Coming home I noticed Marshall didn't run out like always. He usually meets me at the door. I had noticed that today was especially beautiful and that it was likely he was still playing with Monkey. No problem. I went inside and started doing the dishes and whatever other little things I had to do around the house. After a couple hours of being home I started to feel concerned. It wasn't like Marshall to at least check in. I started pacing around the neighborhood calling his name.
Of course the neighbor kids were following me wanting to know what's up. My neighbor's sort of... erm... slow.... son Kamau kept saying "Emily...! Emily...! Did you lose him?...Did he run away? Is he lost? Did you lose him?"Making me even more nervous. At about 6' (5 hours since the last time I'd seen him) I decided to go make signs.

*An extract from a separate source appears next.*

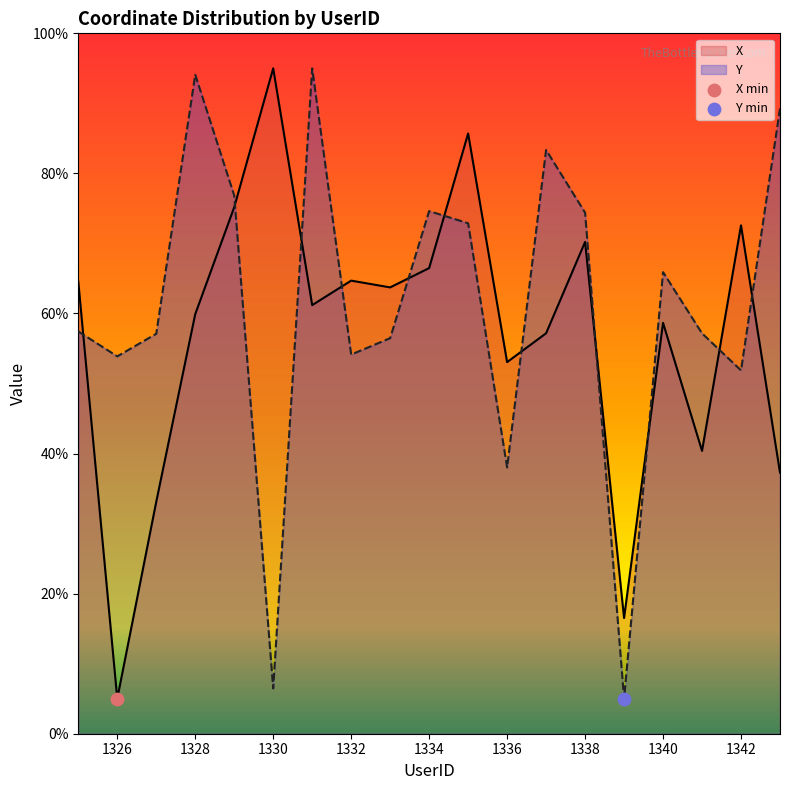

Which series has the widest spread of Y values?

X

I spent half my printing money in the library today printing "Missing!" signs and spent my evening posting them all over Brooklane.
A few strangers spotted me doing this and asked what was going on and each time I broke into tears. To me it felt like I'd lost a child. Living alone I feel like Marshall provides a lot of comfort for me and the thought of losing that scared the hell out of me. And the fact that I hadn't gotten him a collar and a tag to identify who he belongs to made me extremely angry and guilty.
Finally after posting the signs all over the complex and calling his name with no avail I gave up. I went back to my apartment and started practicing guitar to get my mind off it. My friend Jon called at around 10 pm and I started crying my eyes out again, saying it was so unusual for him to disappear like this. He told me everything was going to be okay and as much as I appreciated it I didn't believe it. I was expecting the worst.
Jon G. and my friend Daniel H. from my pre-calc class unexpectedly showed up to make sure I was okay... They actually went looking for him before they came over, too. I was so grateful they did that, I couldn't believe it. We all hung out for about an hour and a half watching family guy before all of a sudden, passed midnight I hear "Mew...! Mew! Mew" at the door and rush to open it without a second thought.
There's Marshall, he ran in around midnight.... I was so incredibly relieved and thankful. I realized how much I truly loved him but how mischievous and unpredictable he can be. First thing tomorrow I'm getting him a tag and a collar. Before he leaves his apartment again, I swear. Then if he runs off again I know I've done everything I can do to ensure his safety.
I'm just so relieved... God I haven't felt that awful in a long time.